Она смотрит на меня, по-прежнему раскачиваясь.
– Генри… зачем мы решили сделать это снова?
– Наверное, затем, что, когда это кончится, тебе дадут подержать ребенка.
– А, да.
Через пятнадцать минут мы забираемся в «вольво» Гомеса. Гомес зевает, помогая усадить Клэр на заднее сиденье.
– Даже не думай вымочить мне сиденье околоплодными водами, – ласково предупреждает он Клэр.
Кларисса бежит в дом за целлофановыми пакетами и накрывает сиденья. Мы запрыгиваем и едем. Клэр прислонилась ко мне, сжимая мои руки.
– Не уходи, – говорит она.
– Не уйду. – Я наталкиваюсь на взгляд Гомеса в зеркале заднего вида.
– Больно, – говорит Клэр. – Господи, как больно.
– Подумай о чем-нибудь. О чем-нибудь приятном, – говорю я.
Мы несемся по Вестерн-авеню, на юг. Машин почти нет.
– Расскажи мне…
Поразмыслив, я рассказываю о самом моем недавнем путешествии в детство Клэр.
– Помнишь день, который мы провели на озере, когда тебе было двенадцать? И мы пошли купаться, и ты рассказывала, что у тебя начались месячные.
Клэр сжимает мои руки так, что хрустят кости.
– Правда?
– Да, и ты вроде как смущалась, но и гордилась собой тоже… На тебе было бикини, розовое с зеленым, и желтые солнцезащитные очки с оправой в форме сердечек.
– Помню… а… а! Генри, больно, больно!
Кларисса поворачивается и говорит:
– Тише, Клэр, просто ребенок давит на позвоночник. Нужно повернуться, хорошо?
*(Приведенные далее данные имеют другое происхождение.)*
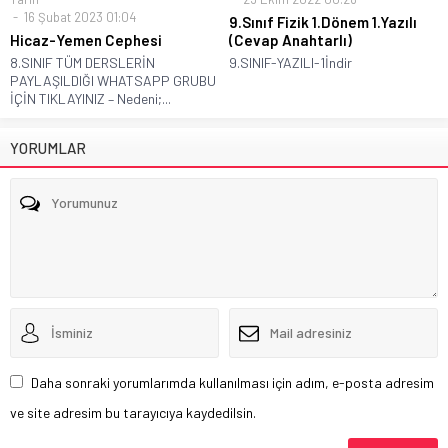
16 Şubat 2023 01:04
9.Sınıf Fizik 1.Dönem 1.Yazılı
Hicaz-Yemen Cephesi
(Cevap Anahtarlı)
8.SINIF TÜM DERSLERİN
9.SINIF-YAZILI-1İndir
PAYLAŞILDIĞI WHATSAPP GRUBU
İÇİN TIKLAYINIZ – Nedeni;...
YORUMLAR
Daha sonraki yorumlarımda kullanılması için adım, e-posta adresim
ve site adresim bu tarayıcıya kaydedilsin.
Клэр пытается сменить положение.
– Вот мы и приехали, – говорит Гомес, подъезжая к зоне высадки больницы «Мерси».
– Сейчас начнется, – говорит Клэр.
Гомес останавливает машину, выскакивает, и мы аккуратно вынимаем из машины Клэр. Она делает два шага, и тут отходят воды.
– Хорошо рассчитала, котенок, – говорит Гомес.
Кларисса бежит вперед с нашими документами, мы с Гомесом осторожно проводим Клэр через приемную «скорой помощи» и по длинным коридорам родильного отделения. Она стоит, облокотившись на каталку, пока ей спешно готовят палату.
– Не уходи, – шепчет Клэр.
– Не уйду, – снова говорю я ей.
Хотелось бы в это верить. Мне холодно, и подташнивает. Клэр поворачивается и прислоняется ко мне. Я обнимаю ее. Ребенок разделяет нас, живот жесткий. «Выходи, выходи, где бы ты ни был». Клэр тяжело дышит. Толстая блондинка-медсестра сообщает, что палата готова. Мы проходим внутрь. Клэр немедленно становится на пол на четвереньки. Кларисса начинает раскладывать вещи, одежду – в шкаф, туалетные принадлежности – в ванную. Мы с Гомесом стоим и беспомощно смотрим на Клэр. Она стонет. Мы переглядываемся, Гомес пожимает плечами.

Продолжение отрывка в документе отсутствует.